It’s time for me to break up with Writer’s Block.
If Writer’s Block was a person, he would be five feet eight. He is in his 40s but he looks much older. He has a greasy blond comb over on his freckled bald head. His face is sallow. His jowls are flabby and droopy. He admittedly never looks in a mirror. He has stray gray hairs that come out of his chin. I don’t know why there isn’t more evidence of a beard. Maybe that’s the most dramatic his beard gets. He has a dull stud in one ear, which has hairs and wax coming out of them. He’s wearing a faded light blue t-shirt. It’s torn around the neck and there are little rips in the crew neck. It’s an inconsistent color. Faded, bleach stained. Heavy perspiration stains in the arm pits and back. Writer’s Block has boobs that sit on his expansive belly. There are tears and stains on the belly of the shirt that he doesn’t even see.
I brought him to a local diner so he wouldn’t cause a scene.
The waitress approached our table with his order. Apparently, he’s a regular here and she can smell him coming.
His meal is a huge triple cheeseburger. The bun glistened with grease. It looks good on the plate, but the moment he picks it up with his fat fingers, it loses all of its attraction for me. He squeezed it in such a way that the mayo and the ketchup squeezed out the bottom. The patty slid out the bottom, splatting ketchup and mustard on the table.
Writer’s Block took a huge bite. He squinted his eyes shut. He chomped with his mouth open. He chewed and snorted and wheezed and smacked. Writer’s Block is so disgusting. I have to look away.
I wanted to order something with the intention of shaming Writer’s Block. I wanted to say, in my most smug, self righteous voice. “I’ll just have a Cobb salad.” Writer’s Block won’t look me in the eye.
But I stare hard. I’m turning my date with Writer’s Block into a passive aggressive food fight.
The waitress tapped the pen on the pad and said, “So, he’s paying?”
“YES!” I made sure that the waitress heard that clearly.
I don’t wait for him to respond to me. “Look,” I say, “I think you are a fake. ”
He stops chewing enough to look at me directly.
He chewed and looked up to one side, as if he was thinking.

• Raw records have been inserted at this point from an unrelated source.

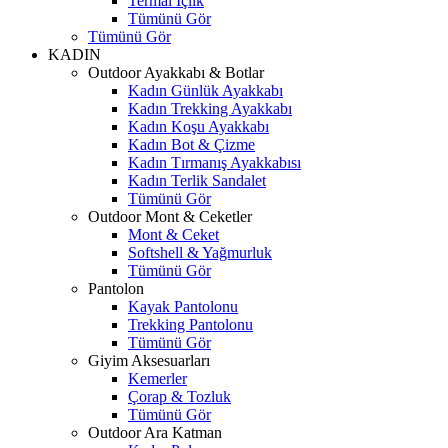
Termal İçlik
Tümünü Gör
Tümünü Gör
KADIN
Outdoor Ayakkabı & Botlar
Kadın Günlük Ayakkabı
Kadın Trekking Ayakkabı
Kadın Koşu Ayakkabı
Kadın Bot & Çizme
Kadın Tırmanış Ayakkabısı
Kadın Terlik Sandalet
Tümünü Gör
Outdoor Mont & Ceketler
Mont & Ceket
Softshell & Yağmurluk
Tümünü Gör
Pantolon
Kayak Pantolonu
Trekking Pantolonu
Tümünü Gör
Giyim Aksesuarları
Kemerler
Çorap & Tozluk
Tümünü Gör
Outdoor Ara Katman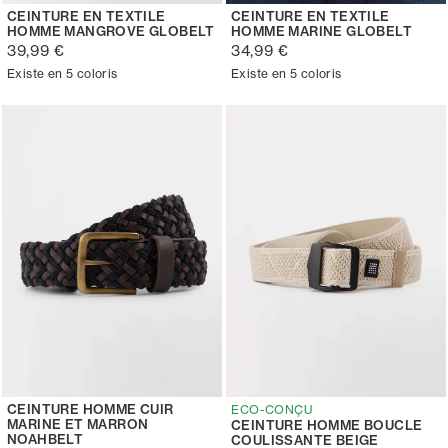
CEINTURE EN TEXTILE
CEINTURE EN TEXTILE
HOMME MANGROVE GLOBELT
HOMME MARINE GLOBELT
39,99 €
34,99 €
Existe en 5 coloris
Existe en 5 coloris
CEINTURE HOMME CUIR
ECO-CONÇU
MARINE ET MARRON
CEINTURE HOMME BOUCLE
NOAHBELT
COULISSANTE BEIGE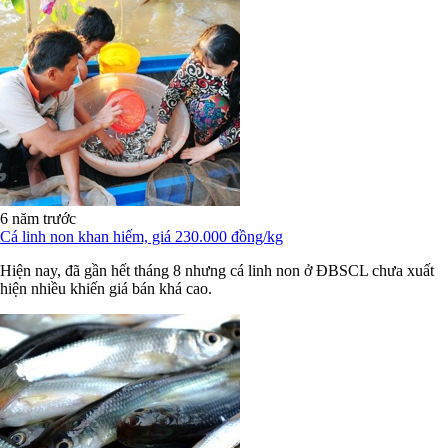
6 năm trước
Cá linh non khan hiếm, giá 230.000 đồng/kg
Hiện nay, đã gần hết tháng 8 nhưng cá linh non ở ĐBSCL chưa xuất
hiện nhiều khiến giá bán khá cao.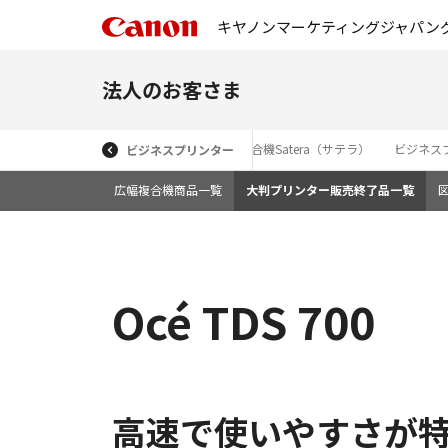
キヤノンマーケティングジャパン
法人のお客さま
向け複合機
レーザービームプリンター・複合機Satera（サテラ）
ビジネス
ビジネスプリンター
広幅複合機商品一覧
大判プリンター販売終了品一覧
Océ TDS 700
高速で使いやすさが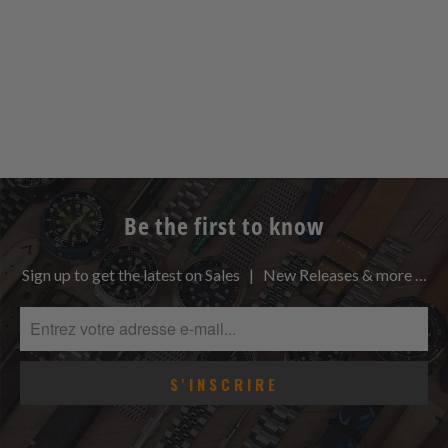
Be the first to know
Sign up to get the latest on Sales | New Releases & more …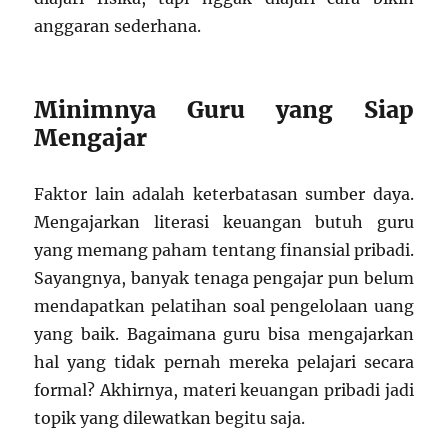
anggaran sederhana.
Minimnya Guru yang Siap
Mengajar
Faktor lain adalah keterbatasan sumber daya.
Mengajarkan literasi keuangan butuh guru
yang memang paham tentang finansial pribadi.
Sayangnya, banyak tenaga pengajar pun belum
mendapatkan pelatihan soal pengelolaan uang
yang baik. Bagaimana guru bisa mengajarkan
hal yang tidak pernah mereka pelajari secara
formal? Akhirnya, materi keuangan pribadi jadi
topik yang dilewatkan begitu saja.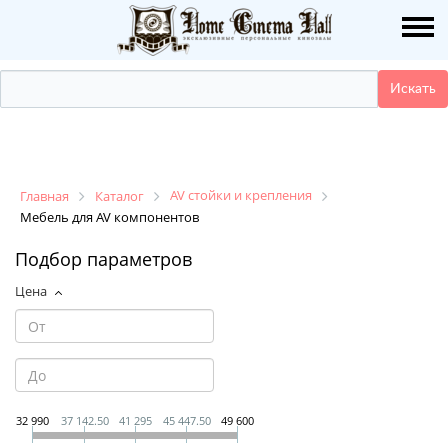
О НАС
ПУБЛИКАЦИИ
УСЛУГИ
КАТАЛОГ
AV стойки и крепления
Главная
Каталог
Мебель для AV компонентов
НАШИ РАБОТЫ
Подбор параметров
Цена
ДЕМО ЗАЛ
КОНТАКТЫ
32 990
37 142.50
41 295
45 447.50
49 600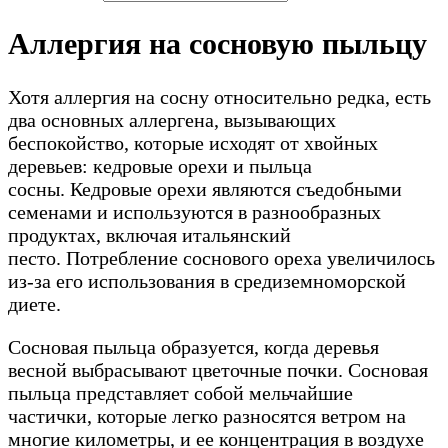
Аллергия на сосновую пыльцу
Хотя аллергия на сосну относительно редка, есть
два основных аллергена, вызывающих
беспокойство, которые исходят от хвойных
деревьев: кедровые орехи и пыльца
сосны. Кедровые орехи являются съедобными
семенами и используются в разнообразных
продуктах, включая итальянский
песто. Потребление соснового ореха увеличилось
из-за его использования в средиземноморской
диете.
Сосновая пыльца образуется, когда деревья
весной выбрасывают цветочные почки. Сосновая
пыльца представляет собой мельчайшие
частички, которые легко разносятся ветром на
многие километры, и ее концентрация в воздухе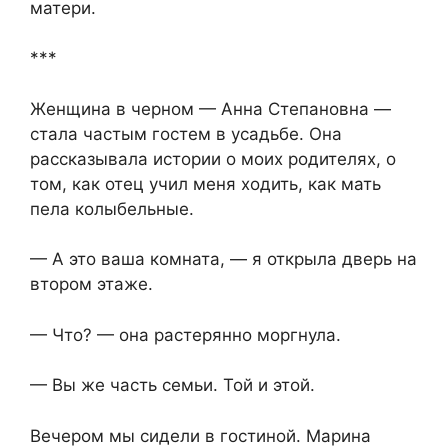
матери.
***
Женщина в черном — Анна Степановна —
стала частым гостем в усадьбе. Она
рассказывала истории о моих родителях, о
том, как отец учил меня ходить, как мать
пела колыбельные.
— А это ваша комната, — я открыла дверь на
втором этаже.
— Что? — она растерянно моргнула.
— Вы же часть семьи. Той и этой.
Вечером мы сидели в гостиной. Марина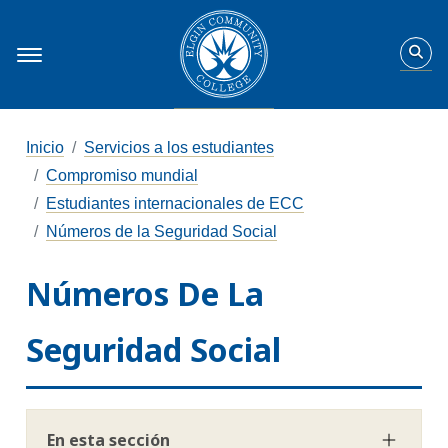
Inicio
Servicios a los estudiantes
Compromiso mundial
Estudiantes internacionales de ECC
Números de la Seguridad Social
Números De La
Seguridad Social
En esta sección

That’s another thing I hate about Writer’s Block. He acts like he is thinking. He’s never had an original thought. He never says much of anything.

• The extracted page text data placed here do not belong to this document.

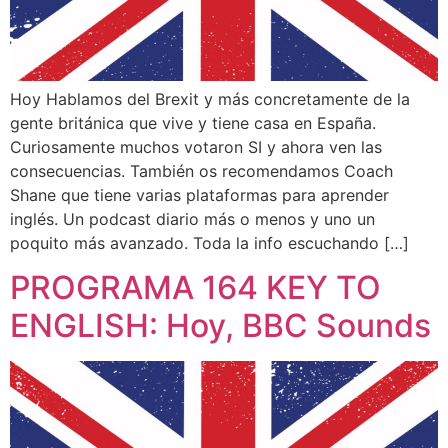
Hoy Hablamos del Brexit y más concretamente de la
gente británica que vive y tiene casa en España.
Curiosamente muchos votaron SI y ahora ven las
consecuencias. También os recomendamos Coach
Shane que tiene varias plataformas para aprender
inglés. Un podcast diario más o menos y uno un
poquito más avanzado. Toda la info escuchando […]
PROGRAMA 164 KEY TO
ENGLISH: Hoy, BBC Sounds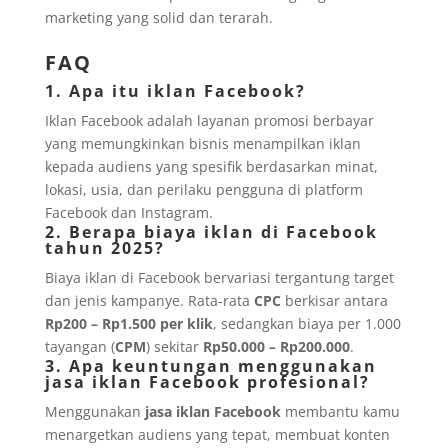
marketing yang solid dan terarah.
FAQ
1. Apa itu iklan Facebook?
Iklan Facebook adalah layanan promosi berbayar
yang memungkinkan bisnis menampilkan iklan
kepada audiens yang spesifik berdasarkan minat,
lokasi, usia, dan perilaku pengguna di platform
Facebook dan Instagram.
2. Berapa biaya iklan di Facebook
tahun 2025?
Biaya iklan di Facebook bervariasi tergantung target
dan jenis kampanye. Rata-rata
CPC
berkisar antara
Rp200 – Rp1.500 per klik
, sedangkan biaya per 1.000
tayangan (
CPM
) sekitar
Rp50.000 – Rp200.000
.
3. Apa keuntungan menggunakan
jasa iklan Facebook profesional?
Menggunakan
jasa iklan Facebook
membantu kamu
menargetkan audiens yang tepat, membuat konten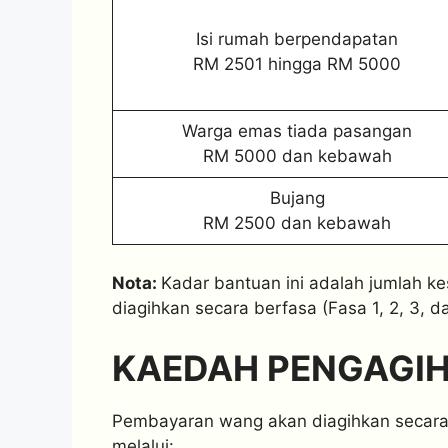
Isi rumah berpendapatan
RM 2501 hingga RM 5000
Warga emas tiada pasangan
RM 5000 dan kebawah
Bujang
RM 2500 dan kebawah
Nota:
Kadar bantuan ini adalah jumlah k
diagihkan secara berfasa (Fasa 1, 2, 3, da
KAEDAH PENGAGIH
Pembayaran wang akan diagihkan secara 
melalui: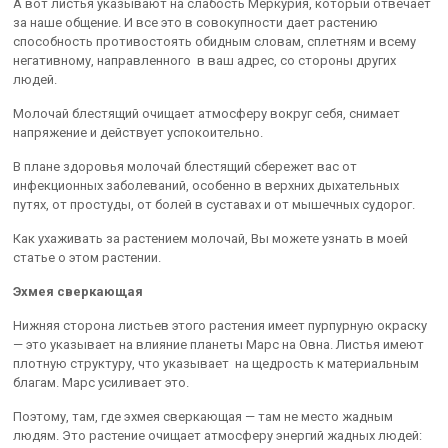
А вот листья указывают на слабость Меркурия, который отвечает
за наше общение. И все это в совокупности дает растению
способность противостоять обидным словам, сплетням и всему
негативному, направленного в ваш адрес, со стороны других
людей.
Молочай блестящий очищает атмосферу вокруг себя, снимает
напряжение и действует успокоительно.
В плане здоровья молочай блестящий сбережет вас от
инфекционных заболеваний, особенно в верхних дыхательных
путях, от простуды, от болей в суставах и от мышечных судорог.
Как ухаживать за растением молочай, Вы можете узнать в моей
статье о этом растении.
Эхмея сверкающая
Нижняя сторона листьев этого растения имеет пурпурную окраску
— это указывает на влияние планеты Марс на Овна. Листья имеют
плотную структуру, что указывает на щедрость к материальным
благам. Марс усиливает это.
Поэтому, там, где эхмея сверкающая — там не место жадным
людям. Это растение очищает атмосферу энергий жадных людей: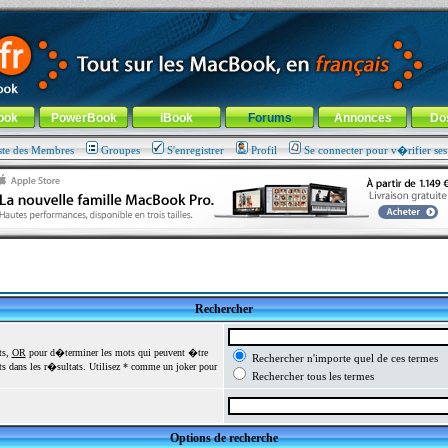
ade !
général
-
Aller au menu de la rubrique
ook
PowerBook
iBook
Forums
Annonces
Do
ste des Membres
Groupes
S'enregistrer
Profil
Se connecter pour v�rifier se
Rechercher
ts,
OR
pour d�terminer les mots qui peuvent �tre
Rechercher n'importe quel de ces termes
 dans les r�sultats. Utilisez * comme un joker pour
Rechercher tous les termes
Options de recherche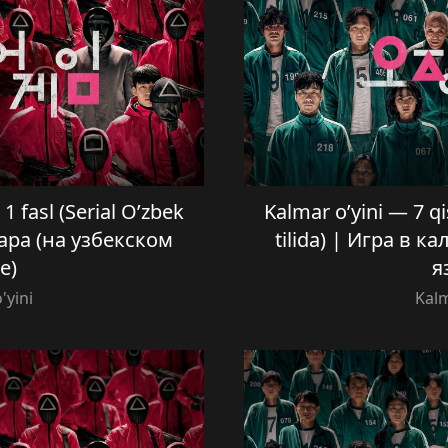
1 fasl (Serial O’zbek
Kalmar o’yini — 7 qi
мара (на узбекском
tilida) | Игра в 
е)
я
'yini
Kalm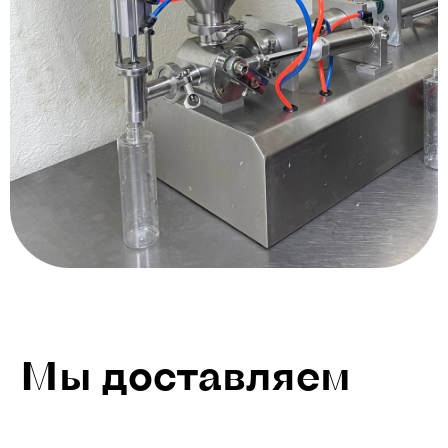
Мы доставляем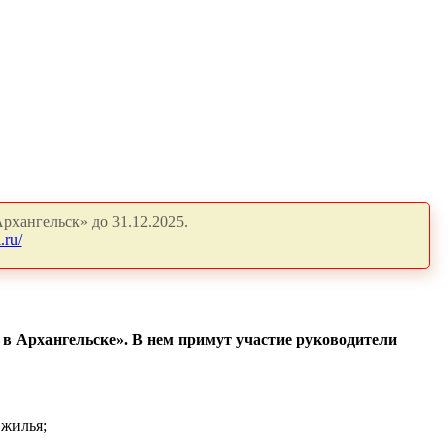
рхангельск» до 31.12.2025.
.ru/
е в Архангельске». В нем примут участие руководители
 жилья;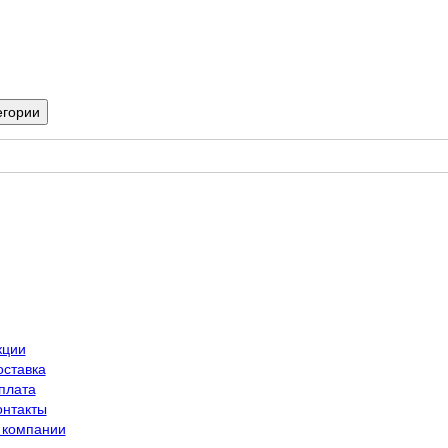
егории
кции
оставка
плата
онтакты
 компании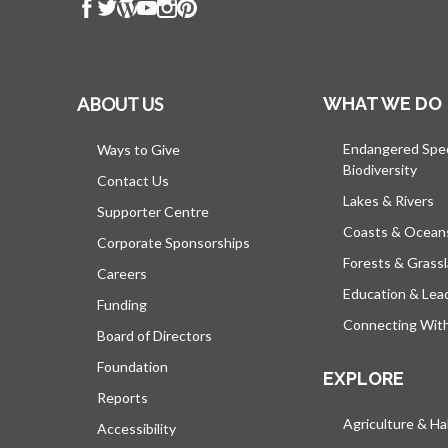
ABOUT US
WHAT WE DO
Endangered Spe
Ways to Give
Biodiversity
Contact Us
Lakes & Rivers
Supporter Centre
Coasts & Ocean
Corporate Sponsorships
Forests & Grass
Careers
Education & Lea
Funding
Connecting Wit
Board of Directors
Foundation
EXPLORE
Reports
Agriculture & Ha
Accessibility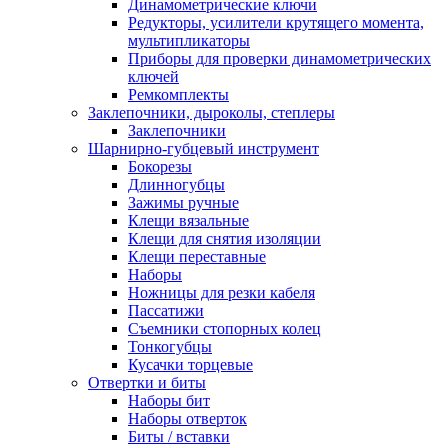
Динамометрические ключи
Редукторы, усилители крутящего момента,
мультипликаторы
Приборы для проверки динамометрических
ключей
Ремкомплекты
Заклепочники, дыроколы, степлеры
Заклепочники
Шарнирно-губцевый инструмент
Бокорезы
Длинногубцы
Зажимы ручные
Клещи вязальные
Клещи для снятия изоляции
Клещи переставные
Наборы
Ножницы для резки кабеля
Пассатижи
Съемники стопорных колец
Тонкогубцы
Кусачки торцевые
Отвертки и биты
Наборы бит
Наборы отверток
Биты / вставки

I lost it. “Writer’s Block, you disgust me.” I raised my voice. “But you are ugly. I really don’t like being seen with you in public. You need a shower. Since you aren’t a person, I don’t have to worry about offending you. I want to tell you how much I loathe your very presence.”
He shrugged and took another bite of that greasy burger.
“I’m leaving you forever.” I stood up to leave. I had lost my taste for the Cobb Salad. “Go find another writer to torment.”